Ce sera tout ou rien pour Dustin Cook aux Jeux olympiques : « Je ne m’en vais pas là-bas pour terminer 15e. »

Cook prêt pour un autre coup d’éclat

L’équipe canadienne de ski alpin mise sur son « iCook ».

C’est le surnom donné à Dustin Cook, le vice-champion du monde en super-G en février 2015. Quand un de ses coéquipiers se retrouve face à un problème informatique sur la route, il se tourne vers l’athlète du Lac-Sainte-Marie.

« Je m’en veux de ne pas avoir commencé à leur refiler une facture pour mes services. Je serais riche en ce moment », lance-t-il au bout du fil.

Le skieur alpin de l’Outaouais, qui fêtera ses 29 ans pendant son séjour à PyeongChang, était de bonne humeur. Il s’apprête à vivre sa première aventure olympique en carrière.

Les projecteurs canadiens risquent d’être dirigés vers lui maintenant que le vétéran Erik Guay a déclaré forfait en raison de problèmes de dos.

Cook a terminé deuxième aux championnats du monde, il y a trois ans, à Beaver Creek. Il compte aussi deux podiums en carrière sur le circuit de la Coupe du monde, dont l’or à Meribel, en France. Chaque fois en super-G.

Des performances qui lui avaient permis de devenir le huitième et dernier membre du club des « Cowboys canadiens », les successeurs des « Crazy Canucks ».

« Je sais que je peux gagner. Je l’ai déjà fait », note Cook, qui a raté la saison 2015-2016 en raison d’une blessure majeure à un genou.

Son retour à la compétition à l’automne 2016 a été difficile. Il est le premier à le reconnaître.

Cook a mis la barre haute cet hiver. Il voulait renouer avec le podium en Coupe du monde. Cette présence sur une des trois marches se fait toujours attendre.

« J’avoue que je ne connais pas une superbe saison jusqu’ici. Pourtant, ça va bien à l’entraînement. C’est juste qu’en courses... »

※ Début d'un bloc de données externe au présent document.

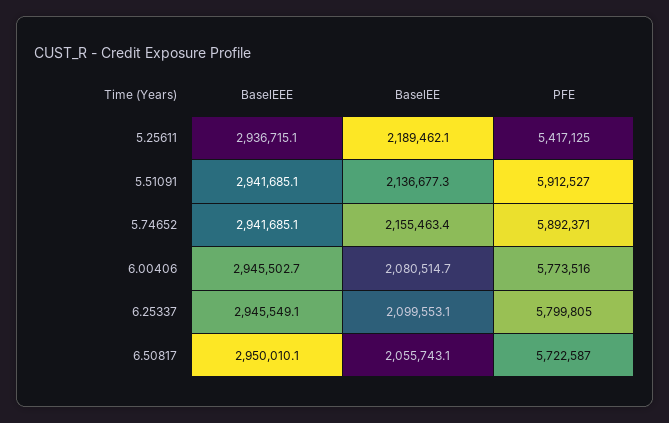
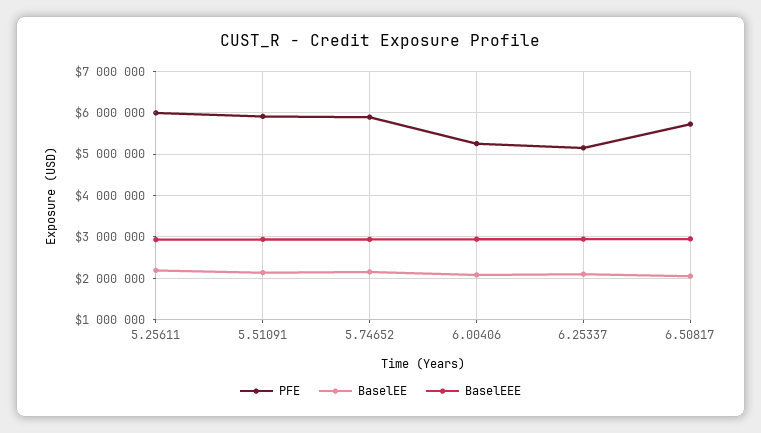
  {
    "BaselEEE": {
      "5.25611": 2936715.1,
      "5.51091": 2941685.1,
      "5.74652": 2941685.1,
      "6.00406": 2945502.7,
      "6.25337": 2945549.1,
      "6.50817": 2950010.1
    },
    "BaselEE": {
      "5.25611": 2189462.1,
      "5.51091": 2136677.3,
      "5.74652": 2155463.4,
      "6.00406": 2080514.7,
      "6.25337": 2099553.1,
      "6.50817": 2055743.1
    },
    "PFE": {
-     "5.25611": 5417125,
+     "5.25611": 6000000,
      "5.51091": 5912527,
      "5.74652": 5892371,
-     "6.00406": 5773516,
+     "6.00406": 5200000,
-     "6.25337": 5799805,
+     "6.25337": 5200000,
      "6.50817": 5722587
    }
  }

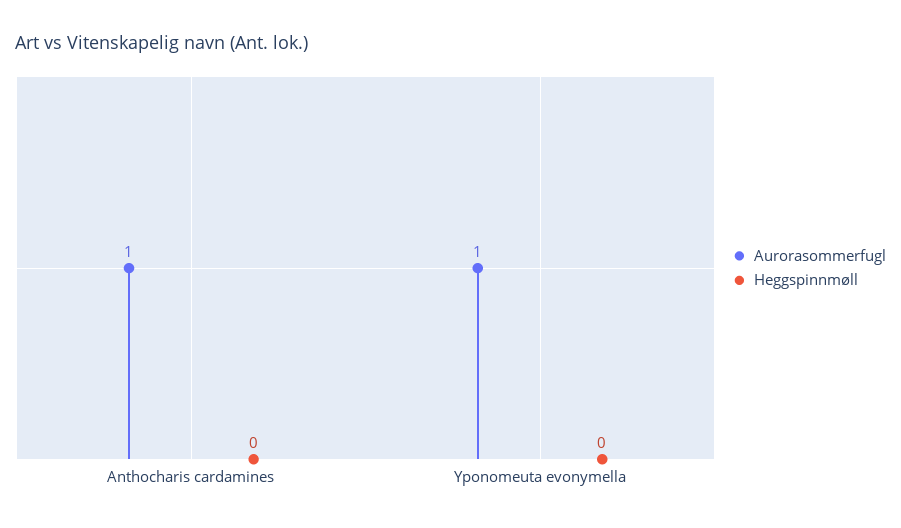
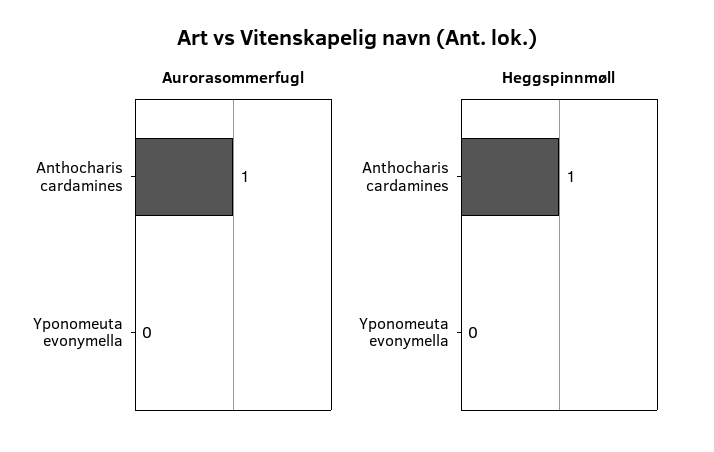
  {
    "Aurorasommerfugl": {
      "Anthocharis cardamines": 1,
-     "Yponomeuta evonymella": 1
+     "Yponomeuta evonymella": 0
    },
    "Heggspinnmøll": {
-     "Anthocharis cardamines": 0,
+     "Anthocharis cardamines": 1,
      "Yponomeuta evonymella": 0
    }
  }

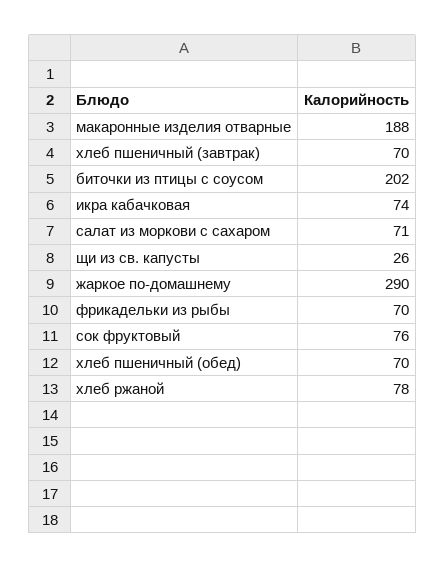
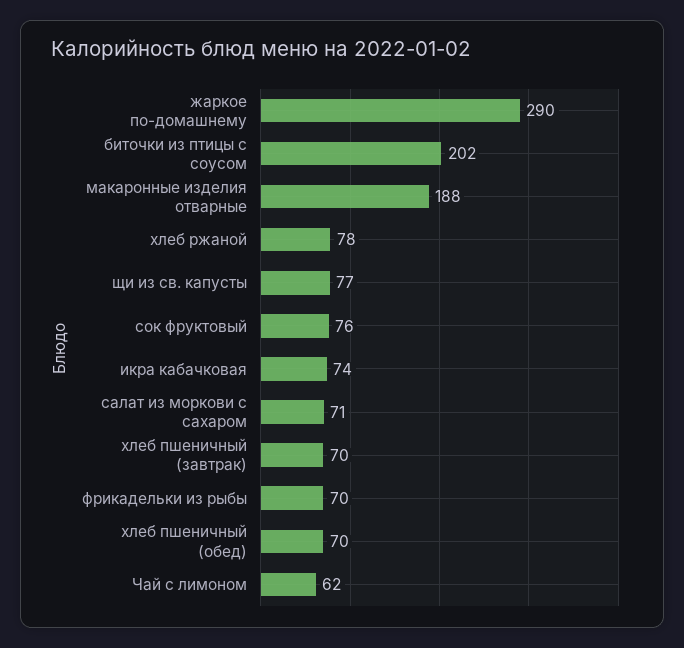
  {
    "макаронные изделия отварные": 188,
    "хлеб пшеничный (завтрак)": 70,
    "биточки из птицы с соусом": 202,
    "икра кабачковая": 74,
    "салат из моркови с сахаром": 71,
-   "щи из св. капусты": 26,
+   "щи из св. капусты": 77,
    "жаркое по-домашнему": 290,
    "фрикадельки из рыбы": 70,
    "сок фруктовый": 76,
    "хлеб пшеничный (обед)": 70,
-   "хлеб ржаной": 78
+   "хлеб ржаной": 78,
+   "Чай с лимоном": 62
  }

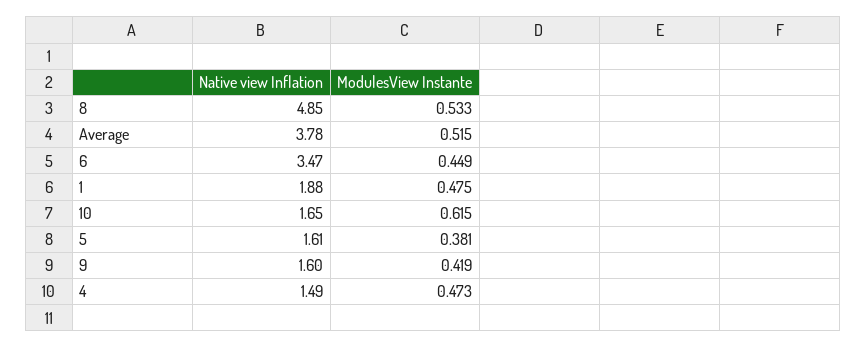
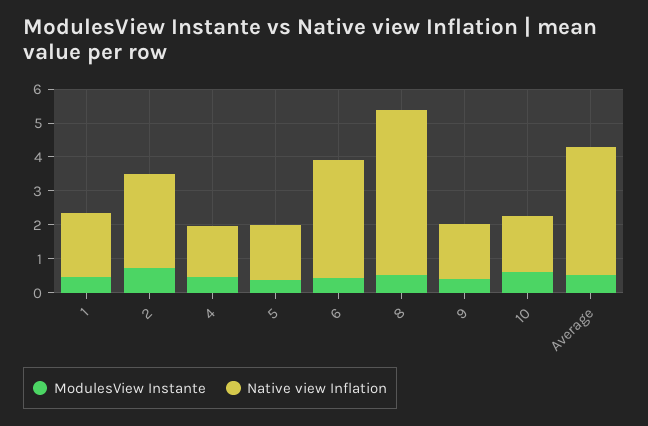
  {
    "Native view Inflation": {
      "8": 4.85,
      "Average": 3.78,
      "6": 3.47,
      "1": 1.88,
      "10": 1.65,
      "5": 1.61,
      "9": 1.6,
-     "4": 1.49
+     "4": 1.49,
+     "2": 2.75
    },
    "ModulesView Instante": {
      "8": 0.533,
      "Average": 0.515,
      "6": 0.449,
      "1": 0.475,
      "10": 0.615,
      "5": 0.381,
      "9": 0.419,
-     "4": 0.473
+     "4": 0.473,
+     "2": 0.75
    }
  }

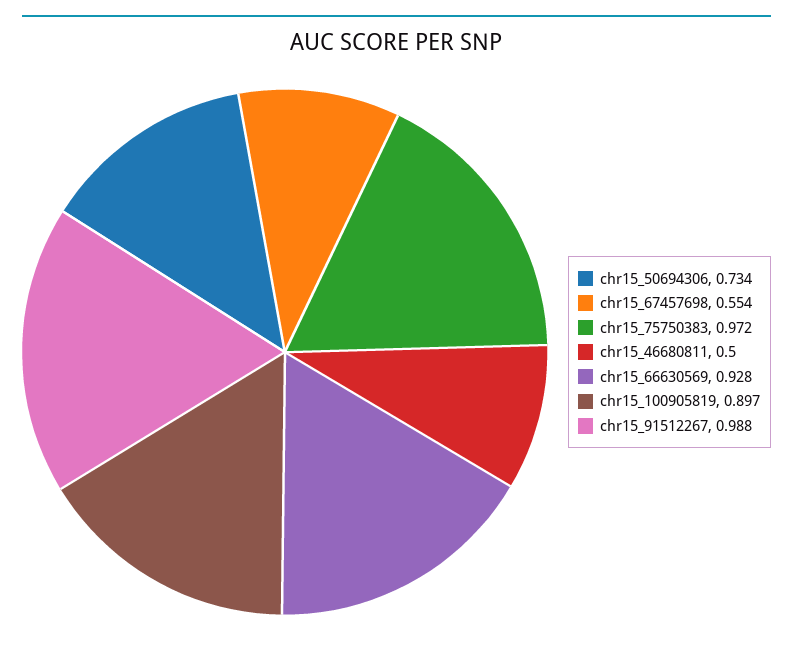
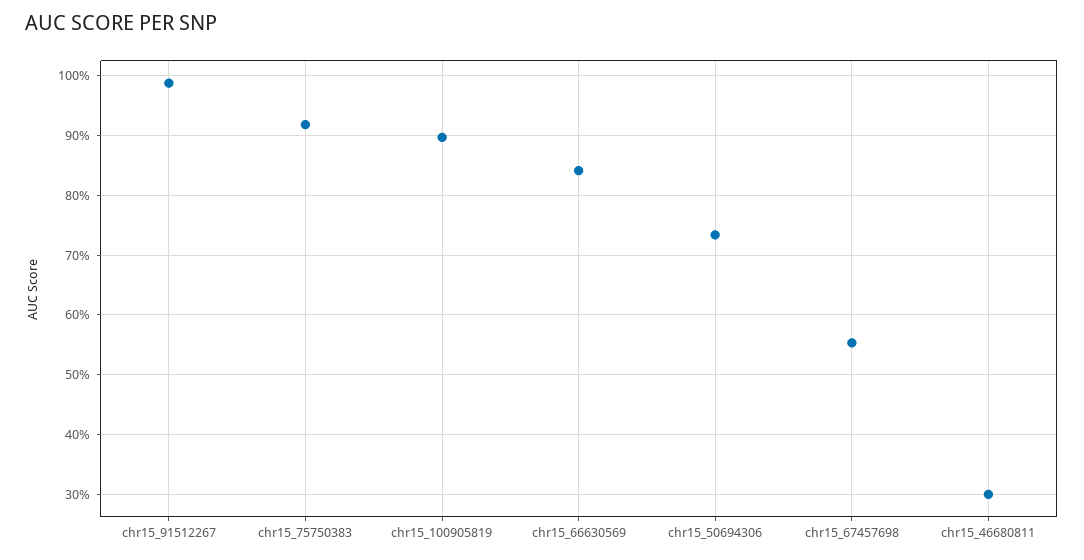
  {
    "chr15_50694306": 0.734,
    "chr15_67457698": 0.554,
-   "chr15_75750383": 0.972,
+   "chr15_75750383": 0.92,
-   "chr15_46680811": 0.5,
+   "chr15_46680811": 0.3,
-   "chr15_66630569": 0.928,
+   "chr15_66630569": 0.84,
    "chr15_100905819": 0.897,
    "chr15_91512267": 0.988
  }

Ce refrain, il semble familier. Dustin Cook tenait un discours similaire à la veille de sa percée aux Mondiaux en 2015.

Il avait terminé 12e à Val Gardena, en Italie, 22e à Abdelboden et 19e à Kitzbuehel.

Cette saison, on l’a vu se pointer en 11e place à Lake Louise, en 14e position à Val Gardena. C’est sans compter ce 21e rang à sa dernière course avant les Jeux à Kitzbuehel.

Bref, c’est du déjà vu.

« Je cogne à la porte. Il suffit que tous les morceaux du casse-tête tombent en place », concède-t-il.

Puis Cook soutient que ce sera tout ou rien dans son cas à PyeongChang. Pas question de jouer de prudence en piste.

« Je ne m’en vais pas là-bas pour terminer 15e », précise-t-il.

À l’image de nombreux athlètes aux Jeux, Dustin Cook aura une pensée pour ses parents, des instructeurs de ski, qui l’ont initié à ce sport à l’âge de deux ans. Maman et papa aiment bien raconter l’histoire de la première course de fiston, ce dernier contournant la ligne d’arrivée au lieu de la franchir.

Une vingtaine d’années plus tard, une piste porte maintenant son nom au Mont Sainte-Marie. Inaugurée en mars 2016, la Dustin Cook était jadis la piste « Outaouais ». Elle a subi une cure de rajeunissement et peut maintenant accueillir des courses de la Fédération internationale de ski (FIS).

Un des amis américains de Cook a notamment gagné une épreuve du circuit Nor-Am, le printemps dernier, sur cette piste. Tim Jitloff avait été le plus rapide lors d’un slalom géant.

Jitloff avait vécu l’expérience olympique en 2014 à Sotchi, en Russie. Voilà maintenant au tour de Cook de goûter aux Jeux.

Un petit deux que le garçon de Karen et Paul Cook ne contournera pas la ligne d’arrivée au lieu de la franchir comme ce fut le cas à ses débuts.